S’ajoute à cela la (longue) liste des volte-face de St-Pierre Plamondon, toutes en néo-conformité avec les diktats idéologiques de Bock-Côté, dont quelques illustrations se retrouvent ci-haut.

MBC n’est point, en bref, un simple analyste politique. Plutôt un militant féroce qui, du fait de sa stature d’incontournable, tire maintes ficelles du débat public.

Qui, à part lui (et quelques-uns de ses acolytes médiatiques), peut se permettre d’inviter ses lecteurs à prendre leurs cartes du PQ? Leur dire qui appuyer à la course à la chefferie? Personne.

***

Vendredi dernier, un copain m’envoie un audio: «Écoute ça, t’en reviendras pas, MBC affirme que Trump est victime de persécution politique.»

J’écoute ipso facto. Le pote a raison. On y entend même: «Je vais peser mes mots: Trump est victime de persécution politique.»  

Bouche bée.

Et s’il n’avait pas pesé ses mots, ç’aurait été quoi? Que Trump est victime de racisme anti-Blanc?
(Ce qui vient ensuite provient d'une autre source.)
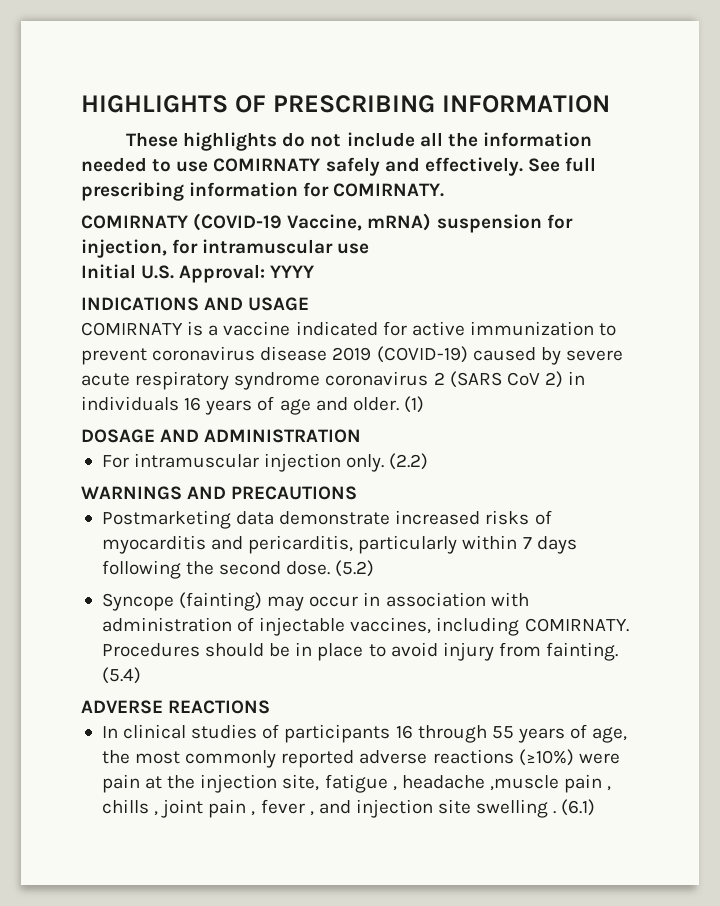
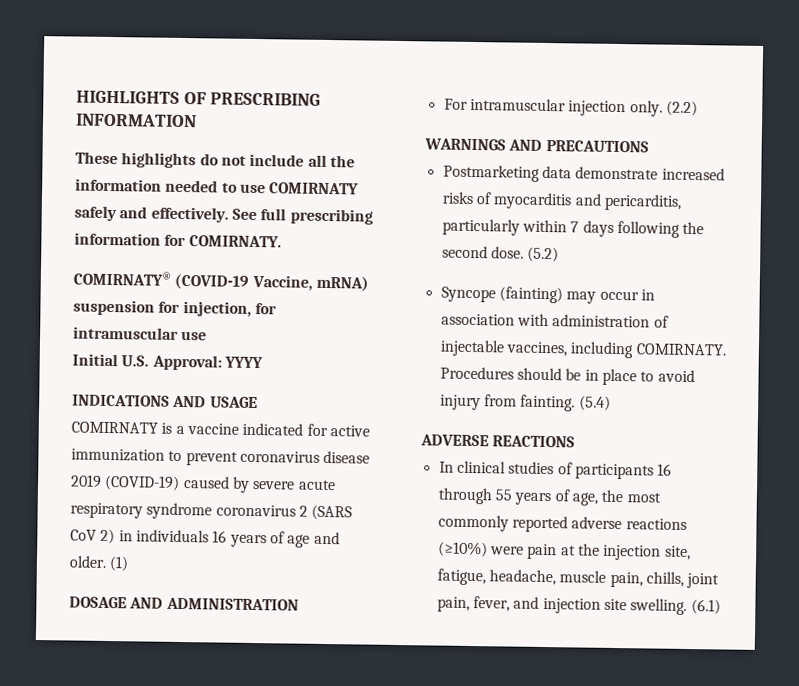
[81,215,188,229] COMIRNATY -> [73,270,171,286] COMIRNATY®
[324,774,612,793] [101,799,314,818] fatigue , headache ,muscle pain , chills , joint pain , fever , -> [436,568,720,589] [436,596,510,612] fatigue, headache, muscle pain, chills, joint pain, fever,
[476,799,557,818] swelling . -> [630,598,688,615] swelling.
La méfiance de Bock-Côté pour l’État de droit et les droits fondamentaux (sauf la liberté d’expression, si elle le concerne) est bien connue.

Qu’il fasse sien l’illibéralisme d’Orban laissait déjà pantois.

Qu’il appuie ouvertement la candidature d’Éric Zemmour, lui qui promettait d’expulser de la France cinq millions d’hommes et femmes et d’interdire les prénoms autres que «français», même effet.

Mais qu’il embarque dans le train des coucous, blâmant la partisannerie afin d’expliquer les accusations, au nombre de 34 (!), d’un grand jury new-yorkais envers l’un des plus grands bandits des temps modernes repose, spectaculairement, sur le rejet complet d’un paradigme jusqu’alors non négociable: celui de l’application d’une seule loi pour tous, en tout temps.

Ce type de raisonnement, mortifère à tout État de droit et donc démocratie, donne froid dans le dos. Surtout quand on connaît la liste, interminable, des prochaines accusations à être portées contre l’ex-président [1].

En espérant que cette fois, l’influence de MBC se butera enfin aux portes du politique québécois, gardées par la règle de droit et autres sens de la Justice. Celle avec un grand J, pierre d’assise du contrat social.